After April’s remarks, she was expecting something small, poky even, but it was larger than her room at home, with another carved stone fireplace and a mullioned window with leaded glass, casting diamond-patterned light onto the polished oak boards.

“Wow, this is pretty cool,” she said, and then wanted to kick herself for sounding so transparently impressed in the face of April’s sophistication.

Still, she could admit it privately to herself: it was pretty cool. How many students had this room seen over the four hundred years since it was built? Had they gone on to be peers and politicians, Nobel Prize winners and authors?
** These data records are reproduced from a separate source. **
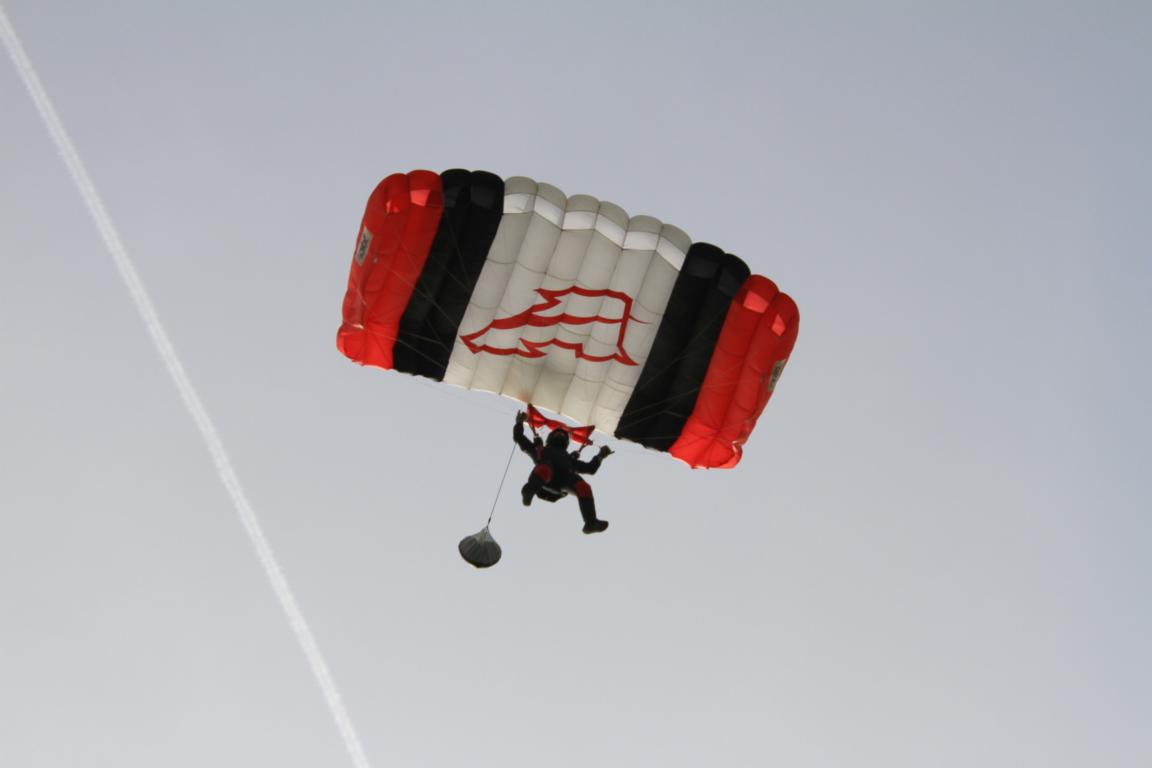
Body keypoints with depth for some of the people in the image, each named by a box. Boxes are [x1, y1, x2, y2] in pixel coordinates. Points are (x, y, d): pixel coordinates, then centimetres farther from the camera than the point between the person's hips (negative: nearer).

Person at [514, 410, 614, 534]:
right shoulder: (539, 449, 45)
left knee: (584, 487, -32)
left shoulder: (569, 458, 49)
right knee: (544, 469, -43)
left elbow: (590, 468, 46)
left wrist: (600, 456, 38)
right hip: (546, 476, -2)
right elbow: (518, 437, 47)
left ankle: (591, 522, -49)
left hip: (565, 477, 2)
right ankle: (530, 491, -74)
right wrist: (520, 423, 43)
It was dizzying, like looking down the wrong end of a telescope, only instead of looking outward, at the end of the line she could see herself, infinitely small.

“Yeah, it’s okay, isn’t it?” April said. She came and stood in the doorway, one hand against the doorjamb, the other resting on her jutting hip. With the low evening light streaming through the thin material of her white dress, silhouetting her shape and turning her pixie hair into a white halo, she looked like an image off a film poster.

“What’s yours like?” Hannah asked, and April shrugged.

“Pretty similar. Want to come and have a look?”

“Sure.”

Hannah set down her case and followed April across the living room to the opposite door.

Inside, her first impression was that it was not pretty similar at all. Aside from the fact that it was slightly larger, the only things that were the same were the metal bedstead and the fireplace. Every other stick of furniture was different—from the kilim rugs, to the fancy ergonomic desk chair, to the richly upholstered loveseat in the corner.

A tall, burly man in a suit was unpacking clothes into a tall wardrobe. He didn’t look up as they entered.

“Hi,” Hannah said politely. She put on her best meet-the-parents voice. “You must be April’s dad. I’m Hannah.”

April gave a shout of laughter at that.

“Ha! You must be kidding. This is Harry. He works for my parents.”

“Pleased to meet you,” the man said over his shoulder. Then he slid the last drawer shut and turned around. “I think that’s it, April. Anything else I can help with?”

“No, that’s fine. Thank you, Harry.”

“I’ll take the boxes, want me to leave the trunk?”

“No, don’t worry. I won’t have anywhere to store it.”

“Sure,” Harry said. “Have fun. There’s a little goodbye present from your dad on the windowsill. Nice to meet you, Hannah,” he said, then turned, picked up a pile of empty bags and boxes by the door, and left. The door swung shut, and April kicked off her shoes and threw herself onto the newly made bed, sinking deep into the soft feathered duvet.